GV: Conducting helps composition a lot because you learn a lot of practical things, what not to write mostly. And that will give you the solution of what to write. And understanding how orchestral musicians read and you want a certain outcome at the end, you want it to sound a certain way, you have to write it a certain way. It’s like a book of codes, how to write, certain dynamics and how to orchestrate. If you play an instrument you have a sense of how much you can stretch it and even if you don’t but you play together with people who do play that instrument you get a sense of what you can do, how much you can push it. You want to make it interesting for the players.
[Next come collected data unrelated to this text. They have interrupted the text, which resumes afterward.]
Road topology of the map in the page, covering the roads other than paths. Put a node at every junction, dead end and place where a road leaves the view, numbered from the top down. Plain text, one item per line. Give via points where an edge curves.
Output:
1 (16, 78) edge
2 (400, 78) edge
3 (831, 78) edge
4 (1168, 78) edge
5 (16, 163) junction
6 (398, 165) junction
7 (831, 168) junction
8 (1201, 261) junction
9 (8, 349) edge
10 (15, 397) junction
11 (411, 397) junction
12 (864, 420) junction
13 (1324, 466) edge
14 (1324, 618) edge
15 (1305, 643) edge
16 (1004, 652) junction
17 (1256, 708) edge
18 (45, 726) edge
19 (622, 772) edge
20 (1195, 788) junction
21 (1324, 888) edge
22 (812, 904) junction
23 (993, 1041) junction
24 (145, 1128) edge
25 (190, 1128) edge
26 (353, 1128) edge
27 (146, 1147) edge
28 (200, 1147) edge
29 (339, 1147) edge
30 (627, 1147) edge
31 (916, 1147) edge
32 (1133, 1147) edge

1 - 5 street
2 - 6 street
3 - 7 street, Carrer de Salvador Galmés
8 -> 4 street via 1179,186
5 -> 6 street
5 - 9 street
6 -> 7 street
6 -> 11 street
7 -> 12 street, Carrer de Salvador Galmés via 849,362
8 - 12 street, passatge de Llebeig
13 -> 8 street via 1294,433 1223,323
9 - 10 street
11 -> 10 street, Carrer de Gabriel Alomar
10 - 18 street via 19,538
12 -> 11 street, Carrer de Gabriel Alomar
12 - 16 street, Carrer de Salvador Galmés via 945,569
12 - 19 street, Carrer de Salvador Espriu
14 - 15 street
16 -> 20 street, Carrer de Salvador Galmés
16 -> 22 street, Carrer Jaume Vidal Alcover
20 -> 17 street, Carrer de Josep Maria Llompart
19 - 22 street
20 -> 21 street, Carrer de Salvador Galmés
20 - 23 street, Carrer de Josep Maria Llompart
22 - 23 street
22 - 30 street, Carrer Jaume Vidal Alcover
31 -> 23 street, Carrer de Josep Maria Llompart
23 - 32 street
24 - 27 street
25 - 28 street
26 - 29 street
In chamber music it comes more naturally because you only have a few instruments so everybody has to play a lot. When you’re in an orchestra nobody wants to play long notes for half an hour because it doesn’t give your brain enough to do. Learning things like that from a conductor’s perspective changes what you do as a composer. It’s the same the other way. When I’m reading somebody’s new score or a piece nobody knows new or old I look at it with the eyes of a composer. You look at certain things, this is probably what the composer wanted to do and then you immediately have an approach to it which is what everyone wants to do.
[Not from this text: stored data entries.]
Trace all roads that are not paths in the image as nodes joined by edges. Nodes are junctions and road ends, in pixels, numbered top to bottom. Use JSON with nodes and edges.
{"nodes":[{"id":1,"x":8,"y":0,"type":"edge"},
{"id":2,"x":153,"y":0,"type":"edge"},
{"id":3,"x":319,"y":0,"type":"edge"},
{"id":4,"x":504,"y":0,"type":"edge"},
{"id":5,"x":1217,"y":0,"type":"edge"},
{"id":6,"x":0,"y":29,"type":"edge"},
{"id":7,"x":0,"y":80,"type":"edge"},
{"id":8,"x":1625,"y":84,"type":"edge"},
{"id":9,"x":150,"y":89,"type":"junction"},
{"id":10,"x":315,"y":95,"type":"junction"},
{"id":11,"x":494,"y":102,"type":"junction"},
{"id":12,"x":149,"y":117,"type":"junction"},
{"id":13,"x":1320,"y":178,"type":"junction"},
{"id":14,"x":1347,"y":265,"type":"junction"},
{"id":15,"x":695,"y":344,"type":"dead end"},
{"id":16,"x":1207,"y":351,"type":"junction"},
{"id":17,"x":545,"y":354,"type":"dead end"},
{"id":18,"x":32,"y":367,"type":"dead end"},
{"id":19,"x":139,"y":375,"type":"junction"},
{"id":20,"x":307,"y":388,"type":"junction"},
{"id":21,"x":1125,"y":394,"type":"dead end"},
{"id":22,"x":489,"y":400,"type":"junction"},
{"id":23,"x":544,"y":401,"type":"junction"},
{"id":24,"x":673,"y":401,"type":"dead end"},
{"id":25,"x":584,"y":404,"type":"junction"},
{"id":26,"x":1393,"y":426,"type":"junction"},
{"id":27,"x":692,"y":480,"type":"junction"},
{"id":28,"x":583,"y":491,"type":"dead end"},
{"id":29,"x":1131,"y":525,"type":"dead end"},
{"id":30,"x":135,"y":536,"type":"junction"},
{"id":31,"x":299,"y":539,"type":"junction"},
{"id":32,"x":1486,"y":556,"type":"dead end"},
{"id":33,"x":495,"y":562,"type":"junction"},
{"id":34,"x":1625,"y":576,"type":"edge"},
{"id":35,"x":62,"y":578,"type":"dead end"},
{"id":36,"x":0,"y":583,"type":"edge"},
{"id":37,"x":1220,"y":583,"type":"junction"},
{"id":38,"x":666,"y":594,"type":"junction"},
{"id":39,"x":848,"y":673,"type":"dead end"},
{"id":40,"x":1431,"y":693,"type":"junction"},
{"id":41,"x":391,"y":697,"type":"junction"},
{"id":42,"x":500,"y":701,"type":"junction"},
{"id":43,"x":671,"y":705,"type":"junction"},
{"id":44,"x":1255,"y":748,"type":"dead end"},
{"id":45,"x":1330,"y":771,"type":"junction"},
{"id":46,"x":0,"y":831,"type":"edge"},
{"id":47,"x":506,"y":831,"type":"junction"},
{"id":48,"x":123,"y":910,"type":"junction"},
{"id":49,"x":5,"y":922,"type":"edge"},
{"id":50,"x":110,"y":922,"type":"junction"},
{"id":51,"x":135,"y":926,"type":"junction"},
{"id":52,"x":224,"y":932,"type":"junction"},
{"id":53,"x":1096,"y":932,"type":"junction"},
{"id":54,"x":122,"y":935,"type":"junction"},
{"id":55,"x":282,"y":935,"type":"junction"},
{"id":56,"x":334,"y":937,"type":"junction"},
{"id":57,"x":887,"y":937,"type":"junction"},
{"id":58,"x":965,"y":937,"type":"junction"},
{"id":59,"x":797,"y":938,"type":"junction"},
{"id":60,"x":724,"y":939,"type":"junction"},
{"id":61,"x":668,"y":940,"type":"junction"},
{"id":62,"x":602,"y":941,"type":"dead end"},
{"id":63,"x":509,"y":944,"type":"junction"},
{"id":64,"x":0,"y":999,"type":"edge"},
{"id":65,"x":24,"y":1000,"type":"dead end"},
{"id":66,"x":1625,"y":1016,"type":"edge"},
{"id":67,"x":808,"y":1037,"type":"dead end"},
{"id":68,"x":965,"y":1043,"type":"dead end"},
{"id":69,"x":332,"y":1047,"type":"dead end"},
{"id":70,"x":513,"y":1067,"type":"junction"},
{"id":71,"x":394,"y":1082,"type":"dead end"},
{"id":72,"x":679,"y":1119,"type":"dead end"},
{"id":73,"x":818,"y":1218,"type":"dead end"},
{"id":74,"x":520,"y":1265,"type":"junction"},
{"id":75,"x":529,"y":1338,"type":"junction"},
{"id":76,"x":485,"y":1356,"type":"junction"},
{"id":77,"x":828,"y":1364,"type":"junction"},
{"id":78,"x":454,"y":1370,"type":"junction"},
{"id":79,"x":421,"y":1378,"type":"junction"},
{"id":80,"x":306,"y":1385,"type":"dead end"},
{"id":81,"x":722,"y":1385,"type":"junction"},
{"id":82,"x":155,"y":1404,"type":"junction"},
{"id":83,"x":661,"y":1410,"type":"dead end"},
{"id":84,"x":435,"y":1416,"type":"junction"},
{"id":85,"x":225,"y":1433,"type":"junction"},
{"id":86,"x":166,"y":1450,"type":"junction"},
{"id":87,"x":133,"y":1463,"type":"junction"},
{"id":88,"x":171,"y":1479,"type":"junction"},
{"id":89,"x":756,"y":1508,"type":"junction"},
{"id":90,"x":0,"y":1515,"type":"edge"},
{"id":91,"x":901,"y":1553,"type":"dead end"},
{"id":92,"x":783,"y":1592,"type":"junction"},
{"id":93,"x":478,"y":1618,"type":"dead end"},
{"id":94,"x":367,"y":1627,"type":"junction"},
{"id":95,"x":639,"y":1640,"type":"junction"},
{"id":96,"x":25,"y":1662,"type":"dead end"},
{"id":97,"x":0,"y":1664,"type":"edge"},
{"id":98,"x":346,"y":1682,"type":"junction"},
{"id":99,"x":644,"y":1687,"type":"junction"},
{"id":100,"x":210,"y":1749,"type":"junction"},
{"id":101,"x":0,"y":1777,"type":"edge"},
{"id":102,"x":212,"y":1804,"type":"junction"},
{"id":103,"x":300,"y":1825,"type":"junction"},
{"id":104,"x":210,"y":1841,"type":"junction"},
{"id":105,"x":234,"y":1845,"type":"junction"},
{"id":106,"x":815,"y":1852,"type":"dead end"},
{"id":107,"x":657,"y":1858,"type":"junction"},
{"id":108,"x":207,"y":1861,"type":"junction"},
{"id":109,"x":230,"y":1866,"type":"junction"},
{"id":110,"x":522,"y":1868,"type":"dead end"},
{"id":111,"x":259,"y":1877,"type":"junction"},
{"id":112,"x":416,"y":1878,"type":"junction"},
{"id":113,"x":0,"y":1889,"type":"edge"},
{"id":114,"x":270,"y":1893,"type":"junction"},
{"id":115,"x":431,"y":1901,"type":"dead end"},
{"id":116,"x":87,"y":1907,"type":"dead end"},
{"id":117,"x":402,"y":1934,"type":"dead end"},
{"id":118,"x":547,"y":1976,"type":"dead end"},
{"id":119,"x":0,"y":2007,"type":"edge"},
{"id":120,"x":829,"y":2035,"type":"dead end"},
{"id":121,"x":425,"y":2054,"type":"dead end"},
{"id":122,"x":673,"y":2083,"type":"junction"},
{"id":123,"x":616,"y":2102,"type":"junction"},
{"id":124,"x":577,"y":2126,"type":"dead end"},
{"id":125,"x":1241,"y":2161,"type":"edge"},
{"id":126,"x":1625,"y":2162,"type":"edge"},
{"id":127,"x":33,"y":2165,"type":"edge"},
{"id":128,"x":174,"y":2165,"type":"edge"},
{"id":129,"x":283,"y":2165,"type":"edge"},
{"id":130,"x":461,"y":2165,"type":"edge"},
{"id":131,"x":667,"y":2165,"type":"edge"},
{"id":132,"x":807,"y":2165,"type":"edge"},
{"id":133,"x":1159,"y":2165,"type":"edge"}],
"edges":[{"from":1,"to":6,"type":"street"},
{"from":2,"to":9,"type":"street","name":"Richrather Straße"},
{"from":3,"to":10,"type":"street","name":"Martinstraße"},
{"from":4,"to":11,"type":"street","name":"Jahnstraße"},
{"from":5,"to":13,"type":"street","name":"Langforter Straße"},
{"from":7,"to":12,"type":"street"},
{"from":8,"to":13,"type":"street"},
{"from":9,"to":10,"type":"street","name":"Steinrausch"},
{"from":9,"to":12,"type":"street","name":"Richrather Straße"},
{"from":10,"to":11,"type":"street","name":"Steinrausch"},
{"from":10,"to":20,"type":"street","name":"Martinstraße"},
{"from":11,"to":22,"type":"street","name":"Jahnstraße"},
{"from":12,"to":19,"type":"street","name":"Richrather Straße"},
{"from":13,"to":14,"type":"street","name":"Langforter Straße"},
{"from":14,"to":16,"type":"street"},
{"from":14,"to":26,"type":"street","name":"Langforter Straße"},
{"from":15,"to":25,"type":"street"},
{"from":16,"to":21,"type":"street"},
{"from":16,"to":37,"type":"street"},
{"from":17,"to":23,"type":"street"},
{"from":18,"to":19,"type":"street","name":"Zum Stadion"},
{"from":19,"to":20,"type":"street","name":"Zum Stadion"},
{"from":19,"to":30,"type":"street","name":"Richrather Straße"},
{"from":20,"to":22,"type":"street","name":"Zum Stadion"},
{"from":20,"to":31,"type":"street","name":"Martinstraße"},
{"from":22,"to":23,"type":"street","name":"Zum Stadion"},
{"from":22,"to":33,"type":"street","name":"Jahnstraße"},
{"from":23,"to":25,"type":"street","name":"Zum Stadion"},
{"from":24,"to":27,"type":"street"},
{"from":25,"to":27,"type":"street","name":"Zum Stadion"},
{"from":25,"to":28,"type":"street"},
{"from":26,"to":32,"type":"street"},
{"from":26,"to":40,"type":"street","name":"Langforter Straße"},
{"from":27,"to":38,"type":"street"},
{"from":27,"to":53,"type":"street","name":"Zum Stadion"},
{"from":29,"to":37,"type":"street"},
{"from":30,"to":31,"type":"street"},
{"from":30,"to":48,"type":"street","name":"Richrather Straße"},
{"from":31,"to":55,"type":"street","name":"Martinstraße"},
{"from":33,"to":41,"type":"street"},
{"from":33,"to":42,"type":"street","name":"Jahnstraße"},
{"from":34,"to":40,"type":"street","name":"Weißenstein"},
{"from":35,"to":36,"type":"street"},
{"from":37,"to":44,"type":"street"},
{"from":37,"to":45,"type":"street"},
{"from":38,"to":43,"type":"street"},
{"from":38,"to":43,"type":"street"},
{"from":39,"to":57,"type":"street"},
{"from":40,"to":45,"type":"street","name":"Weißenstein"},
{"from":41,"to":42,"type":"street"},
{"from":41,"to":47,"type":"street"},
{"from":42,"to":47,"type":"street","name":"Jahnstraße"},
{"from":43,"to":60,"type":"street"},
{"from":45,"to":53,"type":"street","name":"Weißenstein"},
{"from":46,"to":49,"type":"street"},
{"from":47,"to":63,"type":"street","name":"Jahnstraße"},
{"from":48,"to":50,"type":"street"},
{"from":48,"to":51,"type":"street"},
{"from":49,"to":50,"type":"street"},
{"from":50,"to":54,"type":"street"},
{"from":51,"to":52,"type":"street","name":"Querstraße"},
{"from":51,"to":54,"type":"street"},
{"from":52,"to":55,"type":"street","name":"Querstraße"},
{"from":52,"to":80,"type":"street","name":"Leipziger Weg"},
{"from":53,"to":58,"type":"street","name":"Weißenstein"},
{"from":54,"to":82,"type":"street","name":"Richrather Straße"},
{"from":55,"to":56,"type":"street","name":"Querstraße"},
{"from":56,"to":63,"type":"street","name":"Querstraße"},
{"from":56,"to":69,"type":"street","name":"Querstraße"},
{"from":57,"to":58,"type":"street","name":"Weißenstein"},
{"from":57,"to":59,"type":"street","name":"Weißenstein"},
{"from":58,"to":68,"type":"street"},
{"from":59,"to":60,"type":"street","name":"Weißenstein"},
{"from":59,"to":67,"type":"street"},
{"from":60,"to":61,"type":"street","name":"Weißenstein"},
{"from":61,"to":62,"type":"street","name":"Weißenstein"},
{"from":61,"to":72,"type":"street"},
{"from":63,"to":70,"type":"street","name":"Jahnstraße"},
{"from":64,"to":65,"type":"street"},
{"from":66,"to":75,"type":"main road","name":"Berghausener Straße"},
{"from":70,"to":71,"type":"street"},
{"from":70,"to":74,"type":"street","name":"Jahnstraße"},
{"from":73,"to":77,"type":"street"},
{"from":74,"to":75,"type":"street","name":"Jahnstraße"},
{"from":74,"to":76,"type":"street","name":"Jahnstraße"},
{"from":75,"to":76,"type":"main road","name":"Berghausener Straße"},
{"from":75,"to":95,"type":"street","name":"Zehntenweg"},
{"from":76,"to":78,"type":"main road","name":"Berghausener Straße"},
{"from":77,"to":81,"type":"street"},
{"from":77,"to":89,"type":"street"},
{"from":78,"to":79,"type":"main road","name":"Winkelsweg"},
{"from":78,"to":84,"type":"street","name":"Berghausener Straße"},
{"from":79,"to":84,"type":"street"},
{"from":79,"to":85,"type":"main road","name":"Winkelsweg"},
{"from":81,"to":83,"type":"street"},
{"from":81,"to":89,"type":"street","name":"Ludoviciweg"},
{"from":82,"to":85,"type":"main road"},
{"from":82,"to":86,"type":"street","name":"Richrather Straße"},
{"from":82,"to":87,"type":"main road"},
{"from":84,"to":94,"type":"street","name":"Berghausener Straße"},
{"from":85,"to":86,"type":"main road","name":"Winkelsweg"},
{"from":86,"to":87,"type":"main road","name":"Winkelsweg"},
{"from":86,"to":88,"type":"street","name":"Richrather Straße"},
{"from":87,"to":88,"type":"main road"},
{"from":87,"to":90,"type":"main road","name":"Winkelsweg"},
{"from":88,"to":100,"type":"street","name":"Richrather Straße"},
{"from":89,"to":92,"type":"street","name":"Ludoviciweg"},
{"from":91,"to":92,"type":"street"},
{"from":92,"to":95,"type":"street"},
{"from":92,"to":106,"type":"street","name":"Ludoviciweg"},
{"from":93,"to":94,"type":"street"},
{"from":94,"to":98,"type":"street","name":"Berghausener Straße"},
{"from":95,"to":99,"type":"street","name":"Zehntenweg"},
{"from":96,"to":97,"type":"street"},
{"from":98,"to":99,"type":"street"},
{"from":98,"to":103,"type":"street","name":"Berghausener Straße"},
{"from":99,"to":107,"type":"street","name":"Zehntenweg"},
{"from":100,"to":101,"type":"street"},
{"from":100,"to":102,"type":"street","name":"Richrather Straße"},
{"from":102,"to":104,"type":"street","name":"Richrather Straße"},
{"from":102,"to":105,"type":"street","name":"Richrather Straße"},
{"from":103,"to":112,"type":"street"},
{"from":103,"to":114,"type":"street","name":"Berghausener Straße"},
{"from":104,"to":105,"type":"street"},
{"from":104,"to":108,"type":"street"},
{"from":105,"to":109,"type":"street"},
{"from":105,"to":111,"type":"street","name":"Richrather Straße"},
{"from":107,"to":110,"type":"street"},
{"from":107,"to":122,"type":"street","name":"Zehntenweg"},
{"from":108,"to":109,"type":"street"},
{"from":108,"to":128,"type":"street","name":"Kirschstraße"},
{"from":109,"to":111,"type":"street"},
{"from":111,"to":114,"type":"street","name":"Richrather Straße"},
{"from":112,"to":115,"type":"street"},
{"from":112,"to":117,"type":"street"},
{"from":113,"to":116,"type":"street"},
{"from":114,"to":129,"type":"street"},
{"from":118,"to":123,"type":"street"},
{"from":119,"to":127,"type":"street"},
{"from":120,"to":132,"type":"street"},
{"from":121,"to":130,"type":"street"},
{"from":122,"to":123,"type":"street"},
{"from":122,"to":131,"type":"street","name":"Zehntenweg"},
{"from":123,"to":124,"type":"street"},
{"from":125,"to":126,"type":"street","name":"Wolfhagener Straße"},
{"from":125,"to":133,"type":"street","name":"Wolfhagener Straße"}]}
DSF: What’s your musical idiom? What’s the style of your opera?
GV: With every piece there is a program in my head. Opera’s pretty simple if you have a good libretto, you have situations which you have to put into music. But even with an orchestral piece, I’m writing a concerto for three percussion and orchestra, there’s always an idea of what I want to do and then I try to find the right music that goes with it and I don’t worry about the style because I’m the style. I’m writing it, it’s going to be like me from the beginning to the end. On the other hand, you play with styles and quotes and stuff like that because in a comic opera like this one comedy or humour comes from references.
DSF: Would you include new music in every program?
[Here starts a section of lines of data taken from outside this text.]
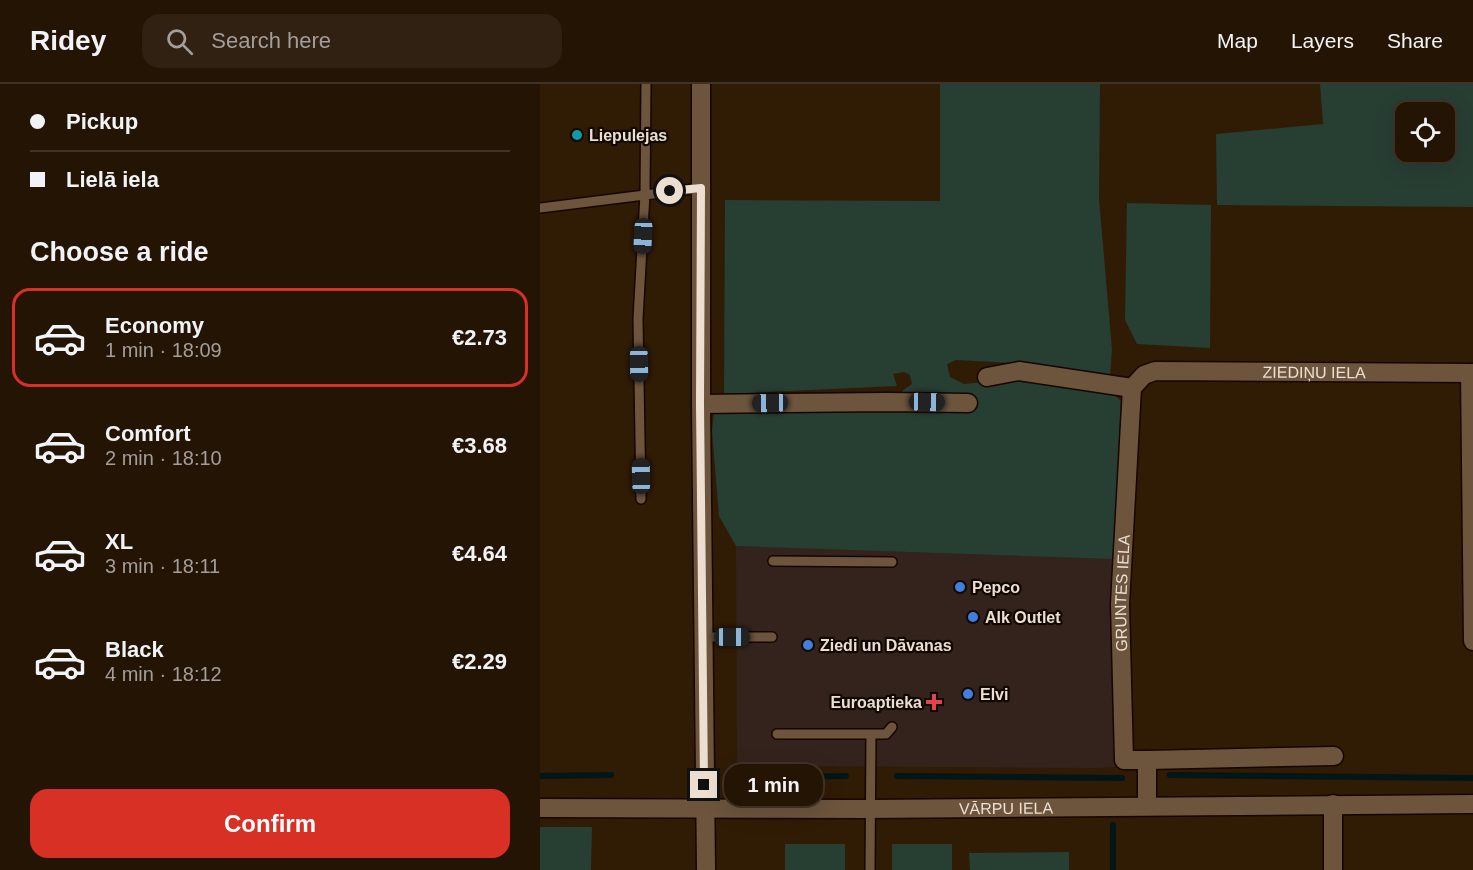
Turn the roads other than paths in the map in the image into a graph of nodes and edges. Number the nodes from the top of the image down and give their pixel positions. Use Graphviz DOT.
graph roads {
  1 [pos="646,84"];
  2 [pos="701,84"];
  3 [pos="701,188"];
  4 [pos="645,194"];
  5 [pos="540,208"];
  6 [pos="1472,373"];
  7 [pos="987,377"];
  8 [pos="1132,388"];
  9 [pos="968,403"];
  10 [pos="700,404"];
  11 [pos="641,499"];
  12 [pos="773,561"];
  13 [pos="892,562"];
  14 [pos="702,637"];
  15 [pos="772,637"];
  16 [pos="1473,641"];
  17 [pos="892,727"];
  18 [pos="777,734"];
  19 [pos="871,734"];
  20 [pos="1334,756"];
  21 [pos="1147,760"];
  22 [pos="1333,804"];
  23 [pos="1473,804"];
  24 [pos="1147,806"];
  25 [pos="540,808"];
  26 [pos="704,808"];
  27 [pos="870,809"];
  28 [pos="706,870"];
  29 [pos="870,870"];
  30 [pos="1334,870"];
  1 -- 4 [label="lane"];
  2 -- 3 [label="street"];
  3 -- 4 [label="lane"];
  3 -- 10 [label="street"];
  4 -- 5 [label="lane"];
  4 -- 11 [label="lane"];
  6 -- 8 [label="street, ZIEDIŅU IELA"];
  6 -- 16 [label="street"];
  7 -- 8 [label="street"];
  8 -- 21 [label="street, GRUNTES IELA"];
  9 -- 10 [label="street"];
  10 -- 14 [label="street"];
  12 -- 13 [label="lane"];
  14 -- 15 [label="lane"];
  14 -- 26 [label="street"];
  17 -- 19 [label="lane"];
  18 -- 19 [label="lane"];
  19 -- 27 [label="lane"];
  20 -- 21 [label="street"];
  21 -- 24 [label="street"];
  22 -- 23 [label="street, VĀRPU IELA"];
  22 -- 24 [label="street, VĀRPU IELA"];
  22 -- 30 [label="street"];
  24 -- 27 [label="street, VĀRPU IELA"];
  25 -- 26 [label="street, VĀRPU IELA"];
  26 -- 27 [label="street, VĀRPU IELA"];
  26 -- 28 [label="street"];
  27 -- 29 [label="lane"];
}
GV: I’m not sure in every program because, to me, a program is like a project, sometimes new music fits and sometimes it doesn’t. Music is music is music. New music, if it’s done well, the audience will react to it, in whichever way. I’m not a big fan of putting new music in a ghetto, meaning it’s only at a new music festival that you hear it. Where’s the point of reference?
DSF: Canadian orchestras do commission Canadian composers. I’m sure it’s the same everywhere.
GV: I think it’s important. Symphonic works and oratorios can only be performed by live symphony musicians and choral singers and you have to do it because nobody else will do it. If nobody performed Brahms symphonies back in the day we wouldn’t have them and you’ve got to keep doing it or else it’s going to go away. It’s a live performing line, a performing arts museum. I learned it from someone who learned it from Kodály who learned it from someone who learned it from Brahms and he learned it from someone who learned it from Beethoven. It’s a straight line.
DSF: Have you any thoughts on growing the audience for concert music among younger people?
GV: I’m not too fixated on that problem and I’ll tell you why. Twenty-five years ago you were young and you liked classical music back then. You have to grow into some art forms. You have to be exposed to them when you’re a kid, that’s very important, so [there must be] music in schools, giving live music to kids, up to the point where they start partying. But it they got a taste of it early on, by the time they have two kids and you have some time because the kids are older... you’ll look around and say, what can we do on a Saturday evening and you remember symphony wasn’t too bad when I was a kid. Young people, before the age of eighteen they need to get a lot of this and a lot of different things. And then they will return. We’re only talking about ten, fifteen years in their lifetime [which] is a long time. In the lifetime of the symphony orchestra it’s not such a long time.